Braid holds that honour. You really should experience it for yourself.

Friday, August 08, 2008

Ita in vita ut in lusu alae pessima jactura arte corrigenda est

There’s been not a lot of note going on in the world of TV lately. In the UK, plenty of new shows have premiered: Bonekickers (still ludricrous but no longer shit), Harley Street (honestly, was anyone in need of more docs on the box?), House of Saddam (Godfather in Iraq), and Burn Up (trashy polemical); while the altogether higher quality Mad Men, Burn Notice and Saving Grace have returned to American screens. ABC Family have introduced The Middleman, of which I have no idea what to think, but suspect I enjoy. The other ABC have been airing The Hollowmen, which is a tamer version of The Thick of It. Subsequently, it’s a lot less funny, but still fun to watch.

Yesterday, there was a perfect storm of telly news. In the UK, it looks like Holby Blue has been axed in order to maintain the purity of the Holby brand. That the brand was applied by a filthy, hot poker, and is leaking pus all over the nation’s TV screens matters to nobody.

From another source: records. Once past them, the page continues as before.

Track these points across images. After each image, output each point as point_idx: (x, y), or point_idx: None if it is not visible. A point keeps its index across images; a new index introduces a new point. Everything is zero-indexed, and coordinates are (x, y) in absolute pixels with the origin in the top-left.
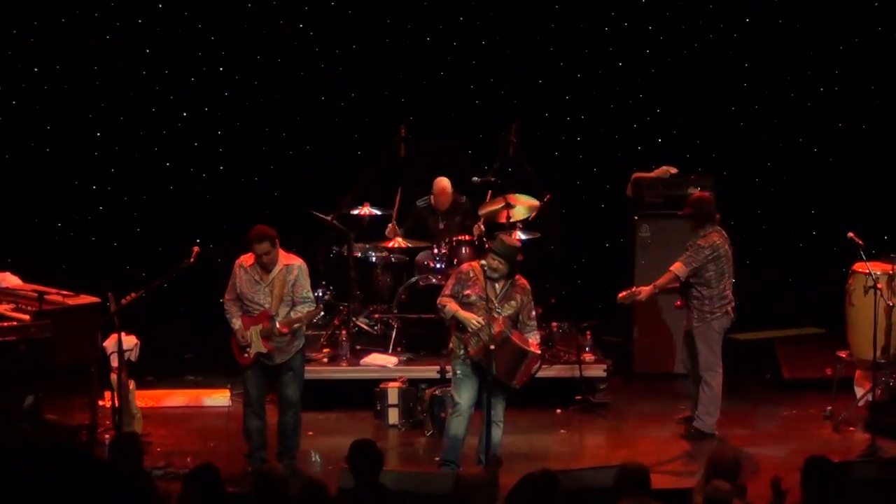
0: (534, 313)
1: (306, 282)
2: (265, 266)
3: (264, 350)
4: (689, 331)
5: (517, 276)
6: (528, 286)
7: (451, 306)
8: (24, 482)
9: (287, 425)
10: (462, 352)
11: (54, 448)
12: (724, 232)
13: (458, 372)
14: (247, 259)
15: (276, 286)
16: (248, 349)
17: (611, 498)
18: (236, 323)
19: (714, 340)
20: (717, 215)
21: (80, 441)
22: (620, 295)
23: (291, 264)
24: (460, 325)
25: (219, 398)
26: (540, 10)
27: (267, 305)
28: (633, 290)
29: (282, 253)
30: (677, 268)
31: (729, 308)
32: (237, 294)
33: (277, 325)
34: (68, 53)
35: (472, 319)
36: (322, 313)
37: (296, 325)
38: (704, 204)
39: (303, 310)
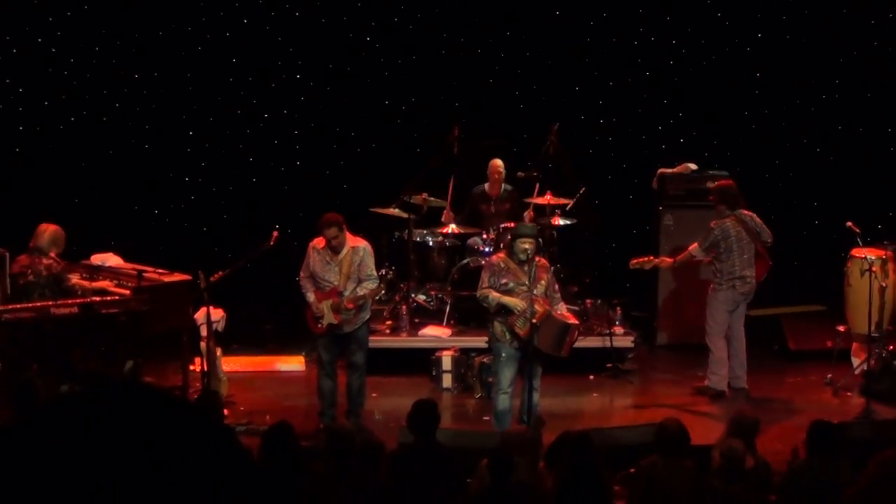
0: (557, 286)
1: (371, 262)
2: (334, 248)
3: (335, 321)
4: None
5: (538, 258)
6: (548, 264)
7: (494, 294)
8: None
9: (353, 387)
10: (508, 336)
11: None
12: (744, 217)
13: (504, 355)
14: (319, 242)
15: (345, 266)
16: (321, 320)
17: (639, 453)
18: (311, 297)
19: (717, 310)
20: (742, 202)
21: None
22: (634, 261)
23: (358, 246)
24: (504, 311)
25: (294, 364)
26: (576, 28)
27: (336, 283)
28: (651, 258)
29: (349, 236)
30: (693, 247)
31: (737, 283)
32: (310, 272)
33: (344, 301)
34: (165, 64)
35: (518, 304)
36: (384, 290)
37: (360, 301)
38: (724, 191)
39: (368, 286)
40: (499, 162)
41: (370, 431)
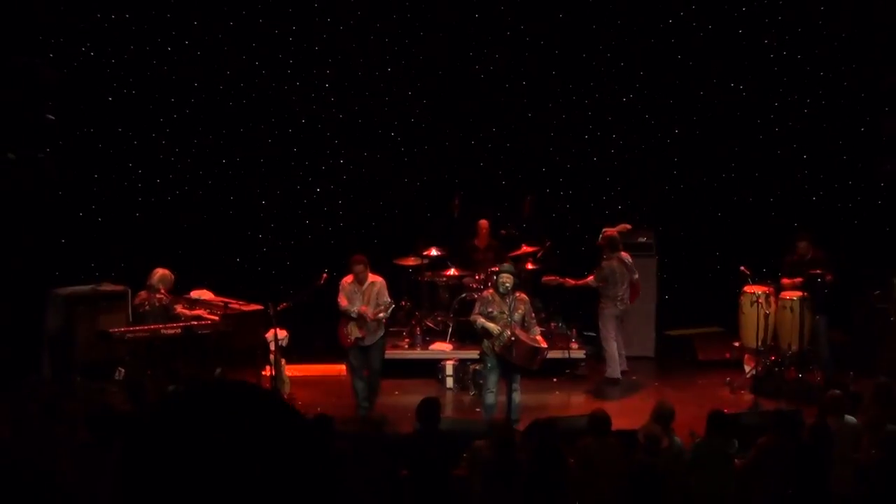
0: (533, 314)
1: (385, 292)
2: (360, 280)
3: (361, 335)
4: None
5: (518, 293)
6: (526, 297)
7: (480, 320)
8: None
9: (371, 385)
10: (490, 351)
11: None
12: (623, 258)
13: (489, 364)
14: (347, 279)
15: (367, 294)
16: (350, 335)
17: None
18: (353, 310)
19: (608, 321)
20: (621, 247)
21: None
22: (545, 278)
23: (376, 281)
24: (487, 333)
25: (338, 371)
26: (541, 128)
27: (362, 306)
28: (558, 278)
29: (369, 273)
30: (591, 278)
31: (618, 303)
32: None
33: (369, 314)
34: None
35: (494, 328)
36: (391, 309)
37: (380, 315)
38: (610, 239)
39: (383, 305)
40: (485, 222)
41: (382, 415)
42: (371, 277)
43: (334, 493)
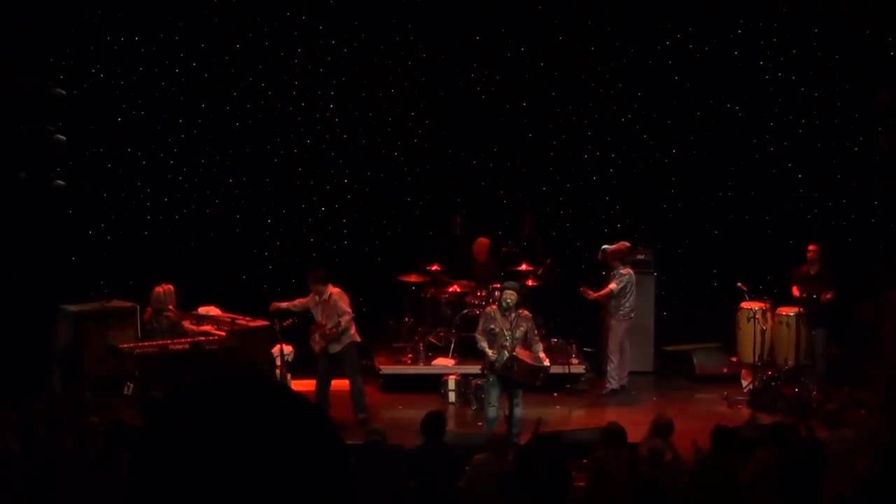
0: (536, 331)
1: (342, 303)
2: (319, 292)
3: (323, 345)
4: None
5: (522, 310)
6: (529, 315)
7: (482, 344)
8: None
9: (353, 393)
10: (491, 368)
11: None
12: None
13: (491, 379)
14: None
15: (325, 306)
16: (317, 343)
17: (590, 449)
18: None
19: (618, 334)
20: (629, 260)
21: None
22: (583, 288)
23: (333, 292)
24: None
25: (343, 386)
26: (540, 145)
27: (320, 318)
28: (590, 292)
29: (329, 286)
30: (612, 286)
31: (631, 316)
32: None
33: (327, 329)
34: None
35: (491, 354)
36: (347, 320)
37: (334, 330)
38: (621, 252)
39: (342, 319)
40: (485, 240)
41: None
42: (330, 289)
43: (352, 491)
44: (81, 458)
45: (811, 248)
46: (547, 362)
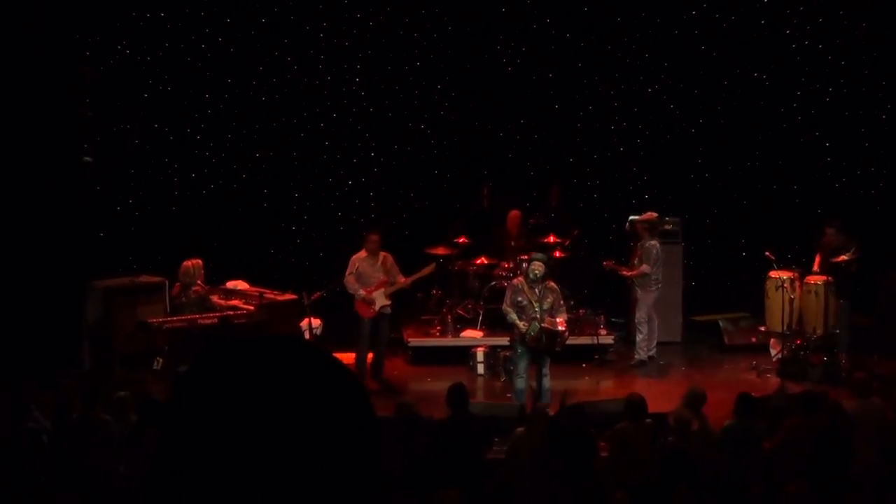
0: (562, 301)
1: (395, 265)
2: (374, 252)
3: (387, 303)
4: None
5: (549, 281)
6: (556, 286)
7: (511, 316)
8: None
9: (378, 360)
10: (520, 339)
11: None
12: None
13: (519, 350)
14: (360, 255)
15: (385, 266)
16: (373, 305)
17: (618, 419)
18: (361, 292)
19: (648, 305)
20: (658, 231)
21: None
22: (605, 262)
23: (387, 254)
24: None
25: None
26: (569, 116)
27: (382, 276)
28: (616, 267)
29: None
30: (644, 267)
31: (660, 286)
32: (357, 275)
33: (398, 284)
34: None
35: (521, 326)
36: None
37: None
38: (650, 223)
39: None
40: (516, 212)
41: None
42: (381, 252)
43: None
44: (117, 432)
45: (829, 230)
46: (561, 327)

Poor old Red Planet - that’s two out of three shows down, now. As long as it stays at that ratio, and Moving Wallpaper gets a second stab, I’ll be happy.

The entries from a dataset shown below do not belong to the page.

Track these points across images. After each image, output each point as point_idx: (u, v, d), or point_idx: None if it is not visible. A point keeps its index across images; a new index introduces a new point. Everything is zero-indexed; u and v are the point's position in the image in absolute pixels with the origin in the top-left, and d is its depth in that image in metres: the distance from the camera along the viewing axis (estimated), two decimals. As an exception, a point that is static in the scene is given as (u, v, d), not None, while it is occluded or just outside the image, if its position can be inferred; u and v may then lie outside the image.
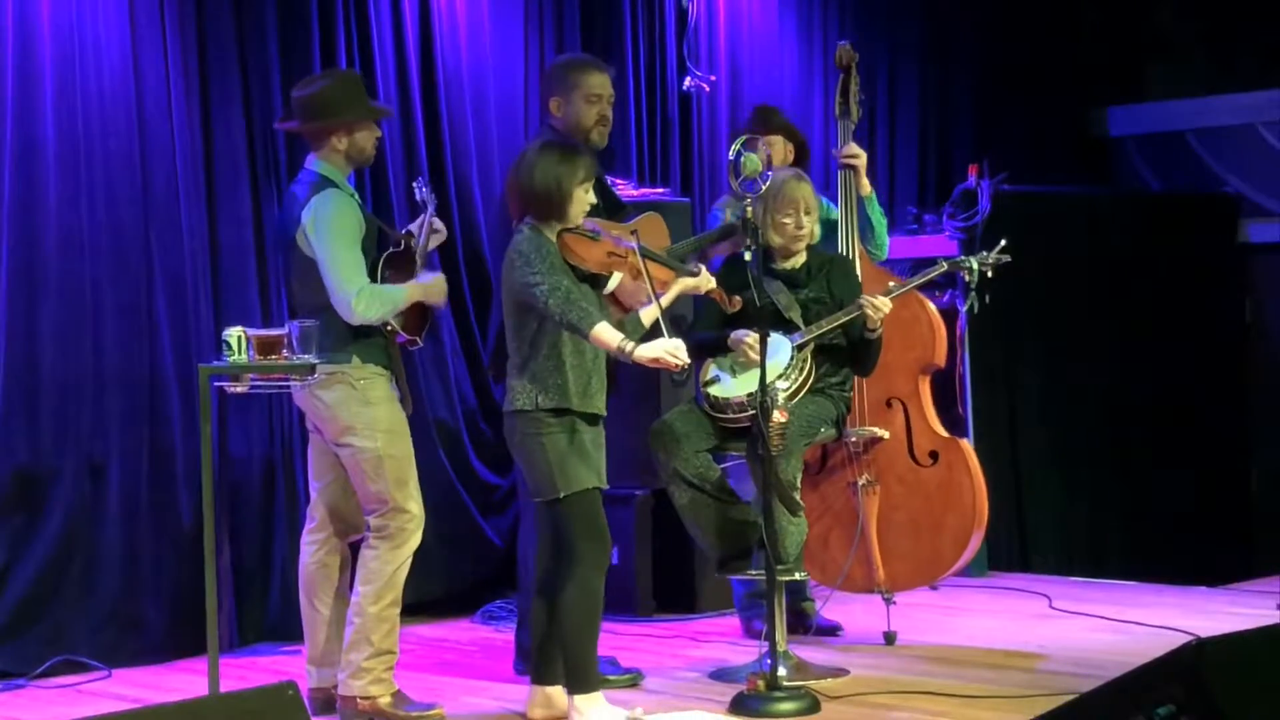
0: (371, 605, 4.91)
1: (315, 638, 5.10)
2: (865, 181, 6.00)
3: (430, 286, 5.03)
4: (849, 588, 5.95)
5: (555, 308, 4.62)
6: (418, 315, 5.07)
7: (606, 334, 4.65)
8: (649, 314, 4.89)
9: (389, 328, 4.97)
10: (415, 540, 5.01)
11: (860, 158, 5.97)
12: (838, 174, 6.03)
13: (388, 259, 4.98)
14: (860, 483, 5.82)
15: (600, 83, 5.42)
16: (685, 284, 4.97)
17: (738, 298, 5.13)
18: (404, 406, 5.10)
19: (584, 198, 4.77)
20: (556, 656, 4.89)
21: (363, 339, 4.93)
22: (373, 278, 4.92)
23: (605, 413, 4.86)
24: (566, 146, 4.87)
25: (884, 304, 5.38)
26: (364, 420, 4.92)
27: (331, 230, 4.86)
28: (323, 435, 5.02)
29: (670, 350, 4.66)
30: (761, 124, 5.99)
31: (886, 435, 5.83)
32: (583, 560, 4.73)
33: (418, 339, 5.10)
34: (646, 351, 4.66)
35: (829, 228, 5.94)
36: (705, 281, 4.99)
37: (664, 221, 5.56)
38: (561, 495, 4.72)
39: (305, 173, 5.03)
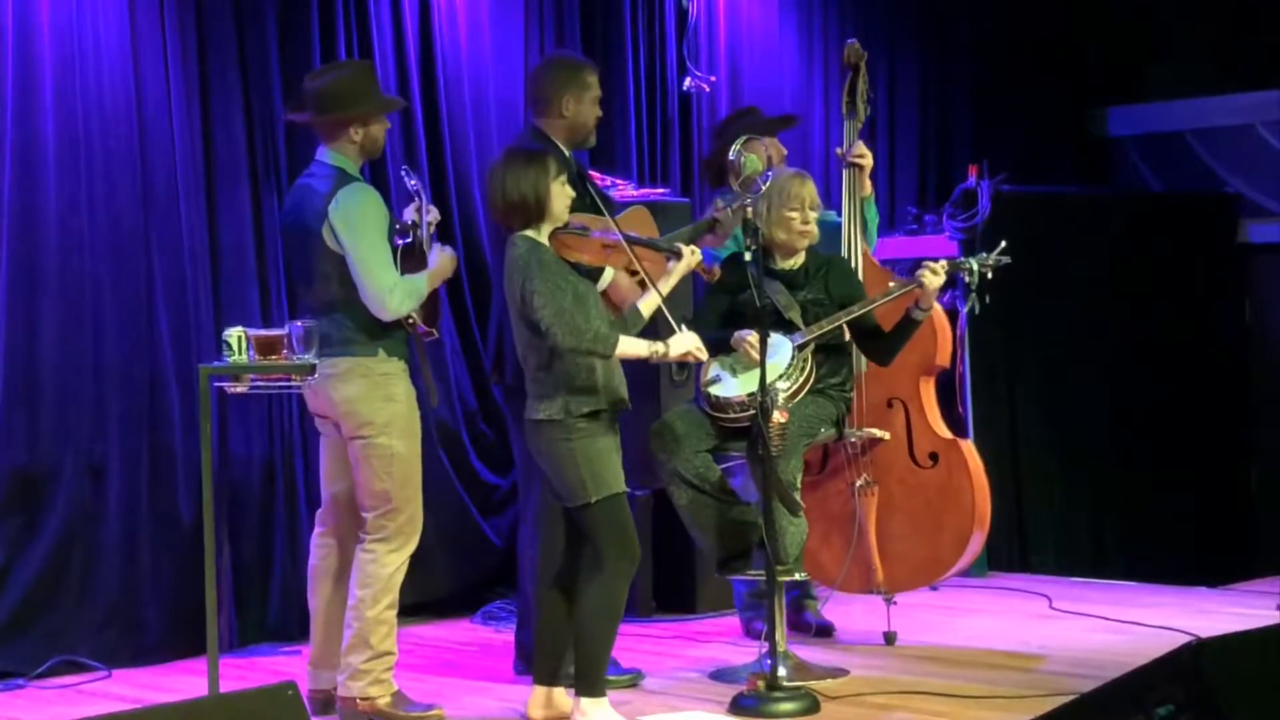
0: (369, 609, 4.90)
1: (318, 638, 5.10)
2: (867, 182, 6.00)
3: (442, 267, 5.01)
4: (848, 588, 5.94)
5: (567, 341, 4.62)
6: (431, 305, 5.07)
7: (631, 346, 4.72)
8: (648, 305, 4.91)
9: (410, 320, 4.97)
10: (413, 544, 5.00)
11: (867, 158, 5.98)
12: (841, 173, 6.03)
13: (402, 253, 4.97)
14: (858, 484, 5.81)
15: (598, 84, 5.48)
16: (678, 269, 4.97)
17: (716, 268, 5.15)
18: (429, 398, 5.10)
19: (563, 192, 4.76)
20: (562, 657, 4.89)
21: (389, 333, 4.92)
22: None
23: (626, 401, 4.85)
24: (529, 150, 4.86)
25: (940, 271, 5.34)
26: (384, 416, 4.90)
27: (363, 225, 4.84)
28: (340, 430, 4.98)
29: (696, 345, 4.82)
30: (763, 127, 5.98)
31: (886, 437, 5.82)
32: (609, 565, 4.73)
33: (434, 330, 5.11)
34: (679, 347, 4.79)
35: (833, 232, 5.95)
36: (693, 258, 5.01)
37: (651, 217, 5.55)
38: (593, 500, 4.71)
39: (319, 165, 4.99)
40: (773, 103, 7.92)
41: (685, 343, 4.80)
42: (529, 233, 4.75)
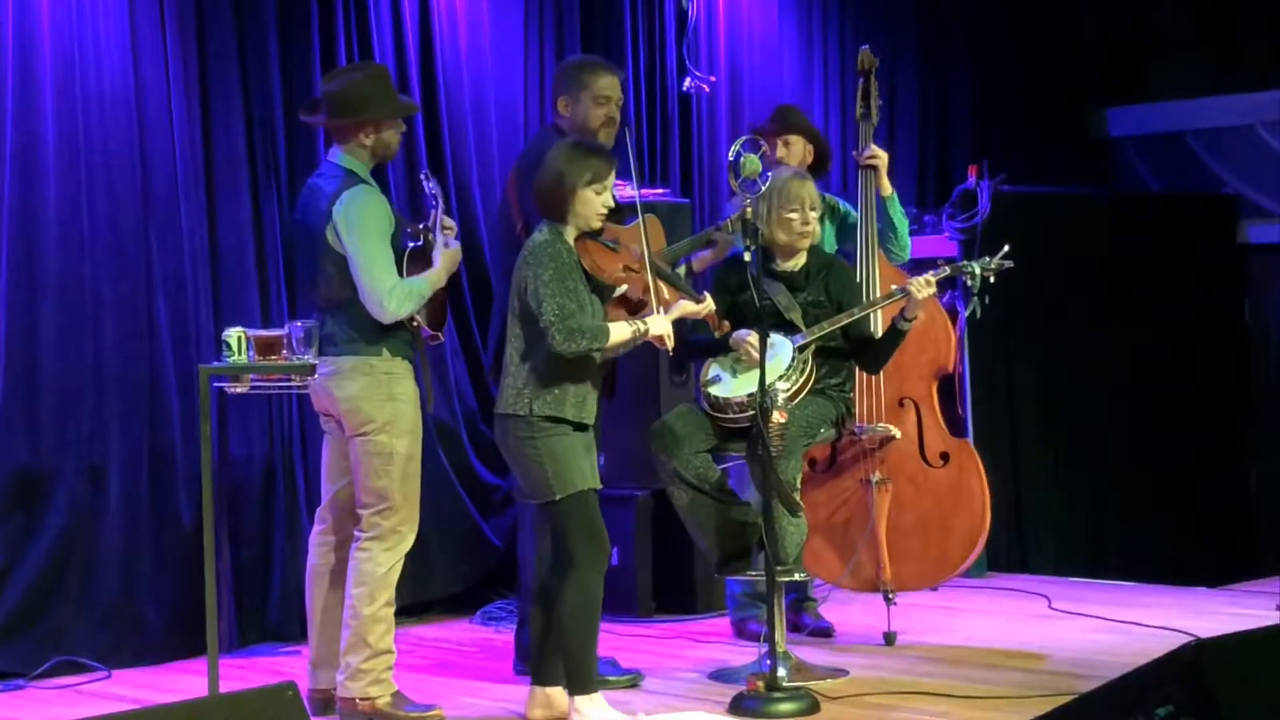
0: (366, 607, 4.90)
1: (317, 638, 5.09)
2: (886, 182, 6.00)
3: (443, 265, 4.99)
4: (855, 585, 5.95)
5: (563, 345, 4.62)
6: (438, 308, 5.06)
7: (619, 332, 4.73)
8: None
9: (415, 323, 4.97)
10: (408, 543, 4.99)
11: (881, 158, 5.99)
12: (858, 175, 6.04)
13: (410, 255, 4.98)
14: (874, 479, 5.83)
15: (609, 84, 5.42)
16: (686, 308, 4.99)
17: (725, 322, 5.15)
18: (426, 402, 5.10)
19: (595, 199, 4.76)
20: (556, 657, 4.89)
21: (393, 333, 4.92)
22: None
23: (593, 421, 4.86)
24: (582, 145, 4.87)
25: (930, 284, 5.37)
26: (386, 414, 4.90)
27: (364, 227, 4.85)
28: (343, 428, 4.98)
29: (669, 333, 4.84)
30: (781, 122, 6.01)
31: (898, 434, 5.83)
32: (580, 561, 4.73)
33: (439, 334, 5.11)
34: (658, 327, 4.81)
35: (849, 229, 5.97)
36: (704, 307, 5.04)
37: (661, 226, 5.56)
38: (558, 497, 4.72)
39: (329, 166, 5.01)
40: (772, 104, 7.90)
41: (662, 325, 4.83)
42: (556, 226, 4.75)
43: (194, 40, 6.13)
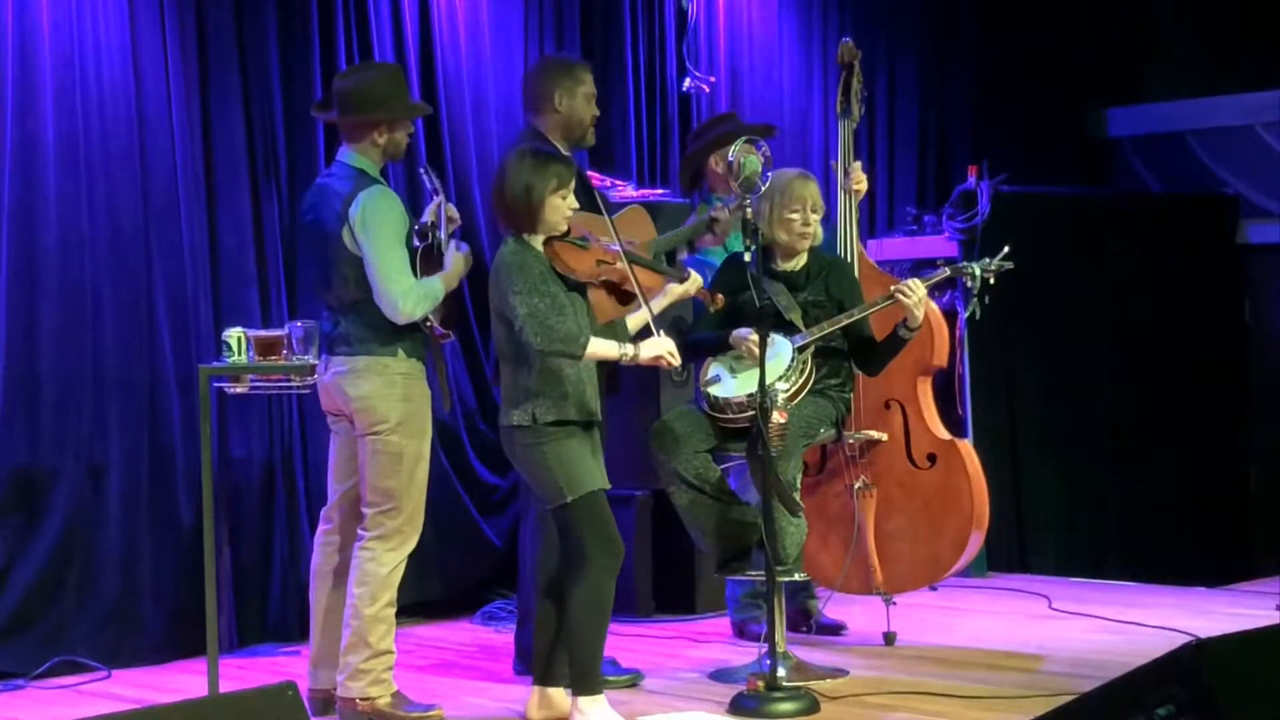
0: (368, 607, 4.90)
1: (318, 637, 5.10)
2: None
3: (455, 268, 4.99)
4: (848, 589, 5.95)
5: (538, 341, 4.61)
6: (448, 308, 5.06)
7: (602, 347, 4.70)
8: (635, 320, 4.93)
9: (428, 323, 4.97)
10: (411, 543, 4.99)
11: (864, 185, 6.00)
12: (837, 192, 6.01)
13: (422, 255, 4.97)
14: (856, 486, 5.82)
15: (592, 82, 5.53)
16: (674, 291, 5.00)
17: (720, 295, 5.15)
18: (443, 402, 5.10)
19: (561, 205, 4.74)
20: (560, 658, 4.89)
21: (408, 334, 4.92)
22: None
23: (600, 417, 4.86)
24: (540, 153, 4.84)
25: (918, 288, 5.34)
26: (400, 415, 4.90)
27: (382, 228, 4.84)
28: (354, 426, 4.97)
29: (670, 350, 4.79)
30: (742, 132, 5.98)
31: (884, 438, 5.82)
32: (593, 562, 4.72)
33: (450, 334, 5.11)
34: (649, 350, 4.77)
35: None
36: (693, 284, 5.03)
37: (649, 217, 5.55)
38: (569, 500, 4.71)
39: (339, 165, 5.00)
40: (772, 104, 7.94)
41: (659, 346, 4.78)
42: (523, 237, 4.75)
43: (194, 40, 6.14)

I was convinced its appalling first season would be Robin Hood’s only chance to target the appreciation index, but back it came for season two, despite Budapest being a poor stand-in for Sherwood, and Keith Allen being a terrible stand-in for Alan Rickman; who was himself a pale, mooncast shadow of Nikolas Grace. Season three is on its way, but the news that poor wikkle Jonas Armstrong will be too tired to continue further must surely be the drama’s death knell. Tiger Aspect can’t possibly regenerate Robin Hood, though they might be out there, looking for their Jason Connery, right now. Let’s all move on. Ivanhoe, anyone? Treasure Island? Moonfleet?

Well, that’s my humble nation dispatched with. Over in the States, there’s good news for those who love original and offbeat writing; bad news if you’re of a superstitious nature, and believe there ain’t no-luck-but bad-luck. TV jinx Darin Morgan has been bought onto staff at Fringe, the new JJ Abrams opus. Morgan’s most recent gigs were Bionic Woman and Night Stalker. Better luck this time, sir.

Battlestar Galactica may well be coming to an end in ten episodes – though they might all be seventy minute episodes, the way things are going – and Caprica may be we all get of Ron Moore in 2008. But it looks as though the show intends to live on. Jane Espenson has been announced as the writer of a further prequel, to be directed by Edward James Olmas, which is due to air after the series finale airs, sometime in 2009.

Finally, AMC, having recreated the early sixties in all it’s sexist, entitled glory, are turning their hands to the down-beat, crime-ridden, paranoia-driven seventies, with a series version of Francis Ford Coppala’s inter-Godfather gem, The Conversation. Apparently, NBC tried this in ’95, but got nowhere. I’d love to see someone capture the Easy Rider, Raging Bull film sensibility and whack it onto telly. If this pans out, it could be the greatest series ever. Tip out that sax, Harry!